** Opening Recorded data block **
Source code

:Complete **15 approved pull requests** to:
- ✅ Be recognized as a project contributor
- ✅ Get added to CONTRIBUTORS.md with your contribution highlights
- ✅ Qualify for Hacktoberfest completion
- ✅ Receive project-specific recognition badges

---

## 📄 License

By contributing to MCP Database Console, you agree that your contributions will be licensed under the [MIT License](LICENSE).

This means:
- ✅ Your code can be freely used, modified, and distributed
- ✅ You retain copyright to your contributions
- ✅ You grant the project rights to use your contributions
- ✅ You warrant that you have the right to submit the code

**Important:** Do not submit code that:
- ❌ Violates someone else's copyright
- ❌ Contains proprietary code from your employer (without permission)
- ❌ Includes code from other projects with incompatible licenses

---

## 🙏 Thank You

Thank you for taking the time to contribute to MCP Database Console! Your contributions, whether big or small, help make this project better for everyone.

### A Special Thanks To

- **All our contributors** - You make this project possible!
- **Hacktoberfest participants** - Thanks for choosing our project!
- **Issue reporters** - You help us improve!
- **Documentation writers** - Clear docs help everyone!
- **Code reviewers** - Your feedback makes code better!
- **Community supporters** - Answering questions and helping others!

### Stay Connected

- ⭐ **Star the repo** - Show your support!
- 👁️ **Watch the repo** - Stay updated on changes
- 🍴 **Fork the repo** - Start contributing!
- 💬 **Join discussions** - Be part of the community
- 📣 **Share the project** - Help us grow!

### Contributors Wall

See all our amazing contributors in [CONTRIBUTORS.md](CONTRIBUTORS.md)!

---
** Closing Recorded data block **
Instructions to follow |
Write out all records exactly, keeping every detail.

Solution for this exercise |
Source code

:Complete **15 approved pull requests** to:
- ✅ Be recognized as a project contributor
- ✅ Get added to CONTRIBUTORS.md with your contribution highlights
- ✅ Qualify for Hacktoberfest completion
- ✅ Receive project-specific recognition badges

---

## 📄 License

By contributing to MCP Database Console, you agree that your contributions will be licensed under the [MIT License](LICENSE).

This means:
- ✅ Your code can be freely used, modified, and distributed
- ✅ You retain copyright to your contributions
- ✅ You grant the project rights to use your contributions
- ✅ You warrant that you have the right to submit the code

**Important:** Do not submit code that:
- ❌ Violates someone else's copyright
- ❌ Contains proprietary code from your employer (without permission)
- ❌ Includes code from other projects with incompatible licenses

---

## 🙏 Thank You

Thank you for taking the time to contribute to MCP Database Console! Your contributions, whether big or small, help make this project better for everyone.

### A Special Thanks To

- **All our contributors** - You make this project possible!
- **Hacktoberfest participants** - Thanks for choosing our project!
- **Issue reporters** - You help us improve!
- **Documentation writers** - Clear docs help everyone!
- **Code reviewers** - Your feedback makes code better!
- **Community supporters** - Answering questions and helping others!

### Stay Connected

- ⭐ **Star the repo** - Show your support!
- 👁️ **Watch the repo** - Stay updated on changes
- 🍴 **Fork the repo** - Start contributing!
- 💬 **Join discussions** - Be part of the community
- 📣 **Share the project** - Help us grow!

### Contributors Wall

See all our amazing contributors in [CONTRIBUTORS.md](CONTRIBUTORS.md)!

---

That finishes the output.